Tak seperti Indonesia yang bergantung pada komoditas alam seperti batu bara dan minyak sawit, struktur ekspor Malaysia cenderung lebih terdeversifikasi. Sehingga ketika harga energi naik, Malaysia justru mendapat tambahan devisa karena menjadi eksportir energi.
Sementara, pergerakan dolar Singapura yang relatif stabil juga dipengaruhi oleh kredibilitas institusi dan kekuatan finansialnya sebagai hub yang menghubungi antara ekonomi kawasan dengan ekonomi global.
Sehingga, dominasi dolar AS terhadap mata uang Asia sebenarnya tak bisa ditelan mentah-mentah.
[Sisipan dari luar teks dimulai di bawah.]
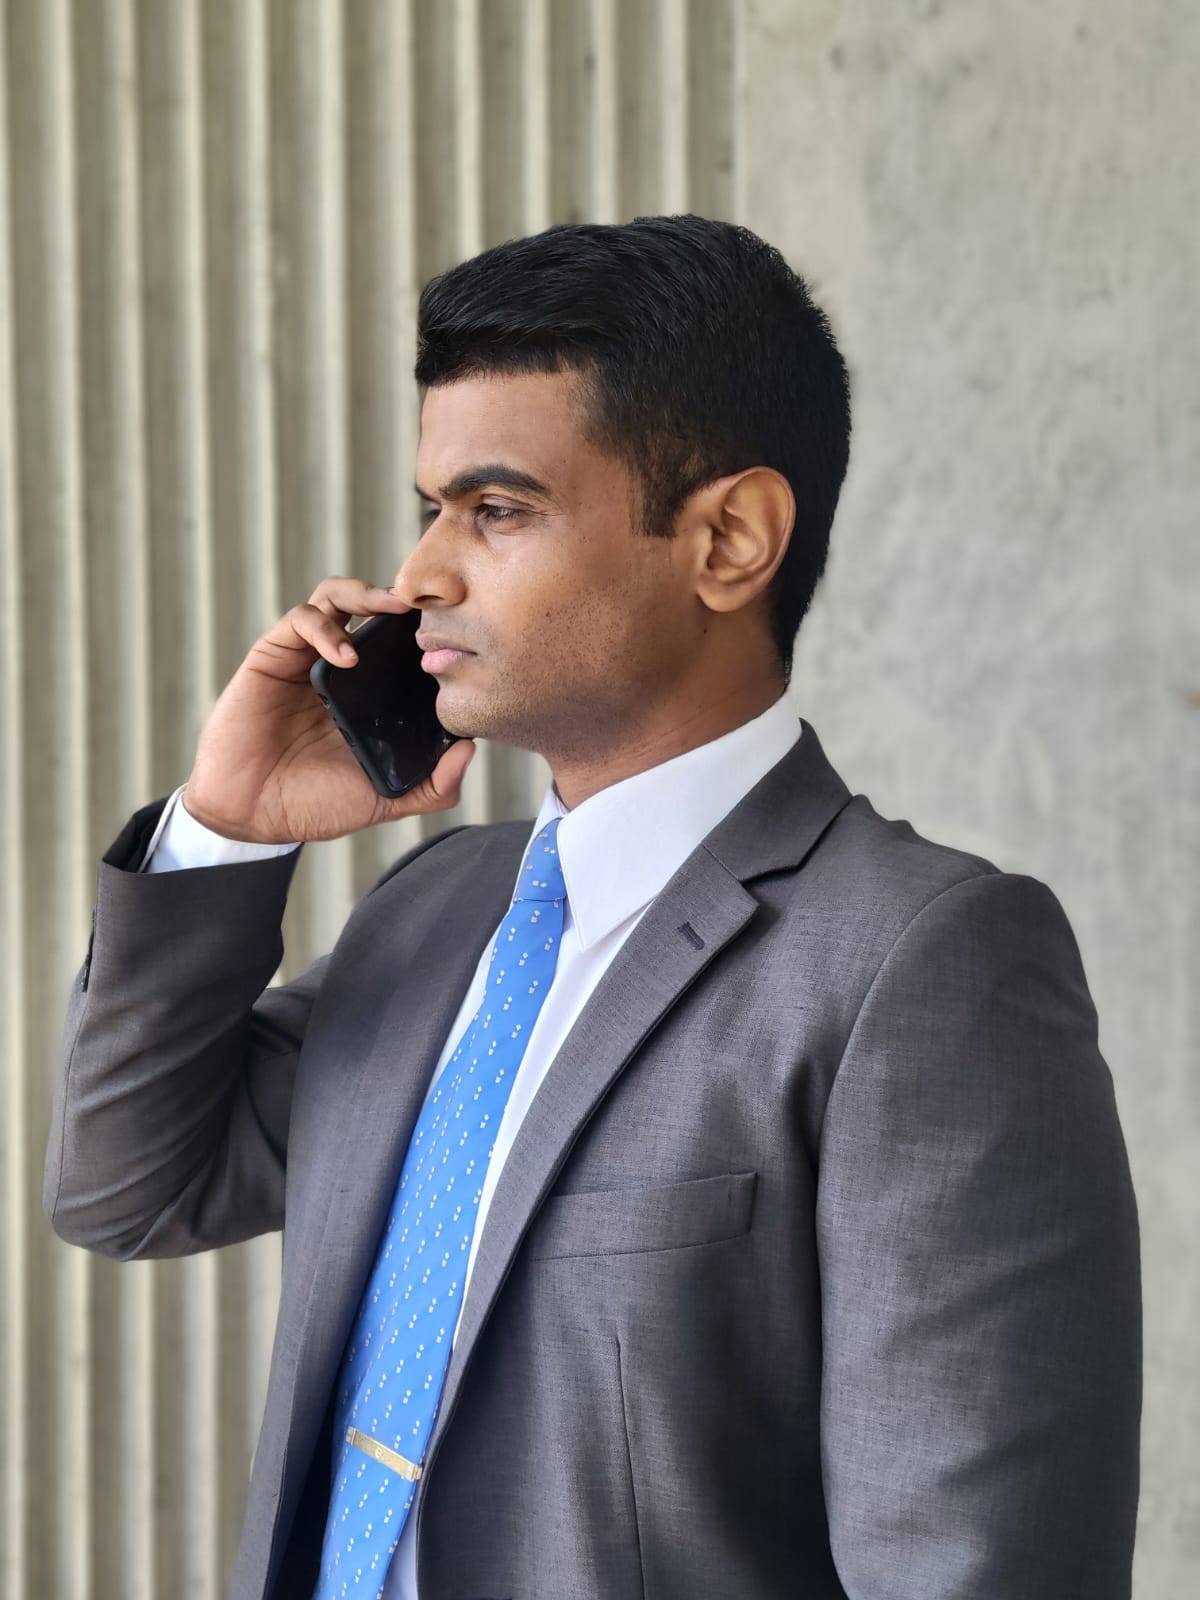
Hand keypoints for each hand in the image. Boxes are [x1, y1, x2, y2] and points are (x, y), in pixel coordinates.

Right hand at [180, 577, 475, 842]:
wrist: (253, 814)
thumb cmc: (315, 805)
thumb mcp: (386, 799)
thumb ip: (433, 786)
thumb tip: (472, 750)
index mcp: (369, 694)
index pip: (402, 646)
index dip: (426, 632)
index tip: (455, 634)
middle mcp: (341, 669)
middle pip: (373, 609)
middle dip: (402, 598)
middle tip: (429, 605)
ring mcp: (306, 658)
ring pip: (336, 598)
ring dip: (366, 594)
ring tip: (392, 608)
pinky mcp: (273, 656)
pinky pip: (301, 620)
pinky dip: (326, 628)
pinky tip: (345, 655)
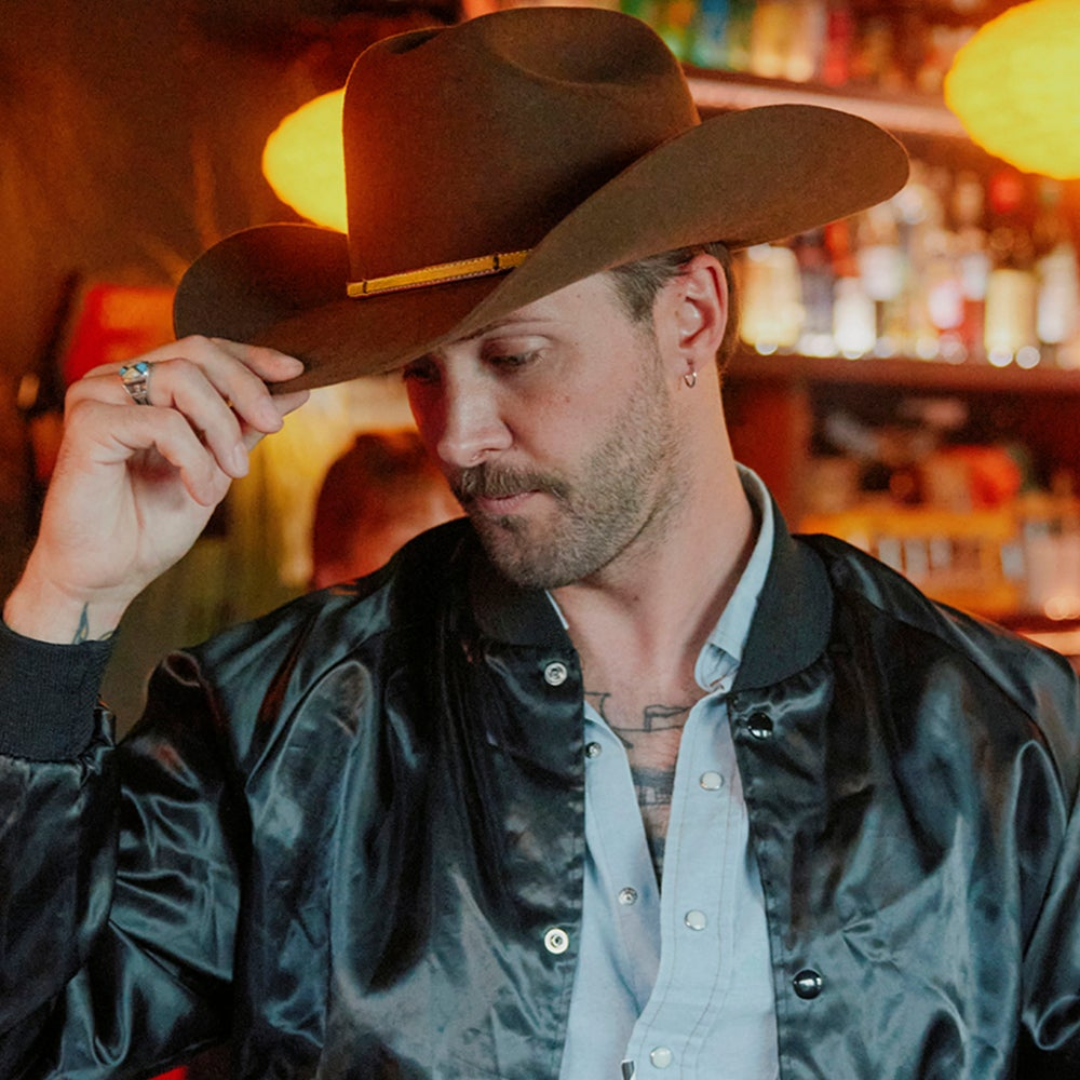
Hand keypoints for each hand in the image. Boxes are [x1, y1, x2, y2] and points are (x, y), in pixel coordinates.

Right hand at [4, 337, 309, 642]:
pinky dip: (193, 458)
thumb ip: (245, 426)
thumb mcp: (217, 467)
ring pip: (181, 379)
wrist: (107, 574)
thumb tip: (295, 389)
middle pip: (196, 352)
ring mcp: (97, 396)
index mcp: (146, 385)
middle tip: (273, 428)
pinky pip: (161, 421)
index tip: (296, 373)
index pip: (205, 350)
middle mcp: (118, 381)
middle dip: (246, 387)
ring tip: (233, 475)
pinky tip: (199, 491)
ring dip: (221, 429)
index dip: (253, 357)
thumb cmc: (151, 524)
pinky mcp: (87, 423)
Sebab, struktur ekonomi masing-masing negara berperan dalam menghadapi guncangan eksternal yang terjadi.
Lantas, mengapa rupiah menjadi yang paling sensitif?
Meski menempati posisi terlemah ketiga selama satu dekade terakhir, tetapi pergerakan rupiah cenderung sensitif lantaran Indonesia lebih rentan secara struktur ekonomi yang bergantung pada dolar AS, impor energi, dan modal asing jangka pendek.
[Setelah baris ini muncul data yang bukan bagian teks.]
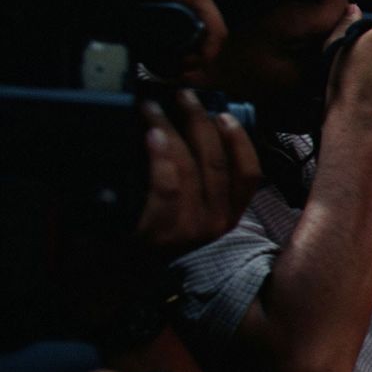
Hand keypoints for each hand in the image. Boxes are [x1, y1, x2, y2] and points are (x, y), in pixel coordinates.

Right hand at [0, 0, 227, 70]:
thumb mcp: (117, 18)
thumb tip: (141, 64)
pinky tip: (185, 65)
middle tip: (167, 79)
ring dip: (194, 62)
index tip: (165, 77)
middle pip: (202, 38)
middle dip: (188, 65)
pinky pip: (215, 30)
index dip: (183, 62)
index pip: (191, 35)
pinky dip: (206, 52)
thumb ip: (133, 36)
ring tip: (169, 73)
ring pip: (209, 36)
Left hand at [135, 93, 260, 257]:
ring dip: (172, 130)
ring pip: (192, 169)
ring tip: (151, 109)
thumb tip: (202, 128)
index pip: (250, 175)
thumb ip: (204, 179)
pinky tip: (151, 135)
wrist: (121, 274)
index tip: (223, 114)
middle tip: (183, 97)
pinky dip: (161, 157)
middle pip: (218, 163)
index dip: (240, 141)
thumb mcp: (191, 208)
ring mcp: (192, 230)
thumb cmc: (156, 231)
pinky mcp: (163, 233)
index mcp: (230, 214)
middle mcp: (218, 223)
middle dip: (200, 123)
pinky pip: (168, 186)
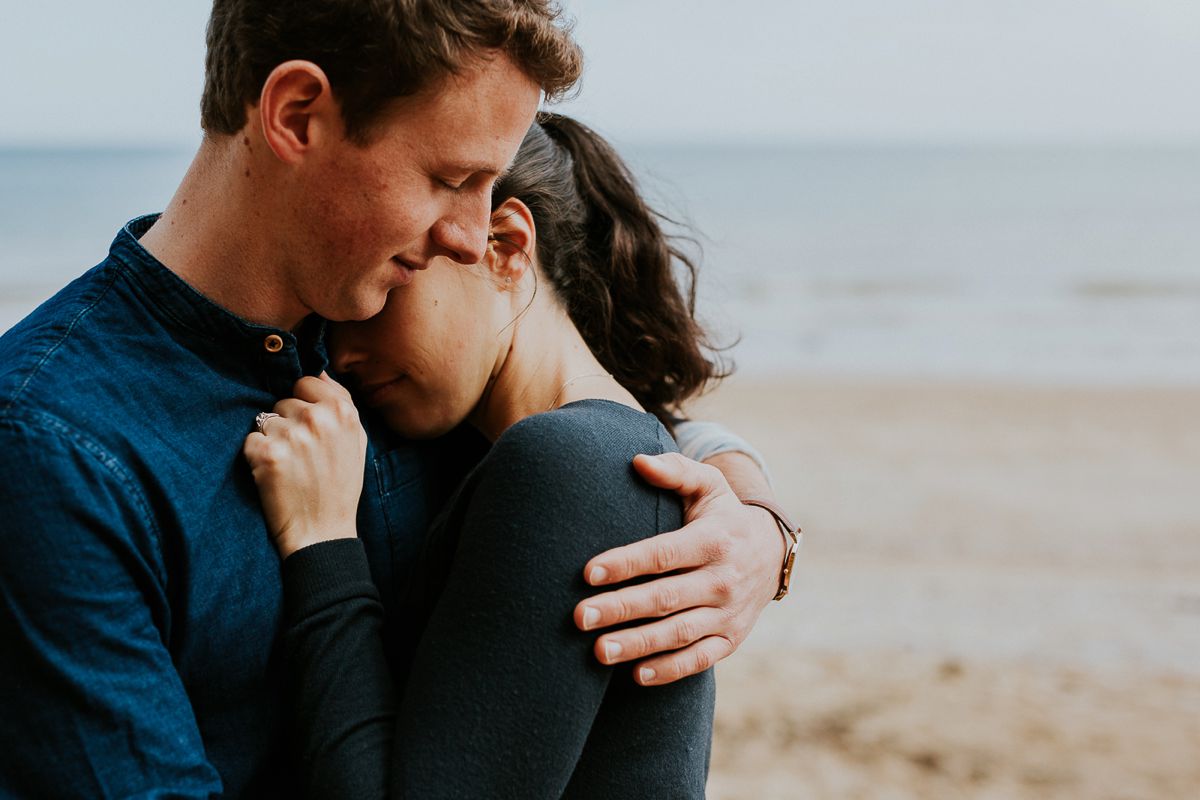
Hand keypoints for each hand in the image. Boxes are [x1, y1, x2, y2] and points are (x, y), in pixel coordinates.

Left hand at [243, 372, 367, 557]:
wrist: (323, 532)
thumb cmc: (340, 486)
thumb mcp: (356, 441)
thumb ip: (341, 404)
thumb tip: (318, 373)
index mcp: (343, 411)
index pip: (306, 381)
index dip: (304, 403)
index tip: (309, 427)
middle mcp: (318, 418)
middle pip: (283, 401)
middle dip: (287, 423)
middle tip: (301, 454)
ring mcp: (292, 435)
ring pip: (265, 420)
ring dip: (271, 440)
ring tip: (289, 466)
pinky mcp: (267, 454)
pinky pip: (250, 440)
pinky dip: (256, 457)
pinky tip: (274, 475)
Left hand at [572, 452, 783, 684]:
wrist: (771, 553)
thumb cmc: (722, 515)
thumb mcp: (708, 486)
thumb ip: (676, 470)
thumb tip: (637, 461)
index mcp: (714, 540)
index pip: (663, 554)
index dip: (625, 563)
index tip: (587, 572)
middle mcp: (723, 579)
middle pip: (665, 598)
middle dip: (620, 609)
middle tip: (579, 617)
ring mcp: (728, 613)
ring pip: (679, 633)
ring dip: (638, 644)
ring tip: (598, 651)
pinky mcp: (731, 639)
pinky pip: (700, 659)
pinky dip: (670, 669)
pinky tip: (636, 675)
Indonesia memang tampak kuat, dengan Produk Domestik Bruto (PDB) terbesar di ASEAN, dengan cadangan devisa di atas US$148,2 miliar posisi pada akhir kuartal I-2026.
Namun, struktur ekspor Indonesia masih sangat bergantung pada komoditas primer seperti batu bara, nikel, CPO, yang harganya mengikuti siklus harga komoditas global.
Berbeda dengan Vietnam yang membangun basis ekspor manufaktur elektronik dan industri padat karya, Indonesia belum memiliki mesin ekspor bernilai tambah tinggi yang cukup besar untuk menghasilkan arus devisa stabil dalam jangka panjang.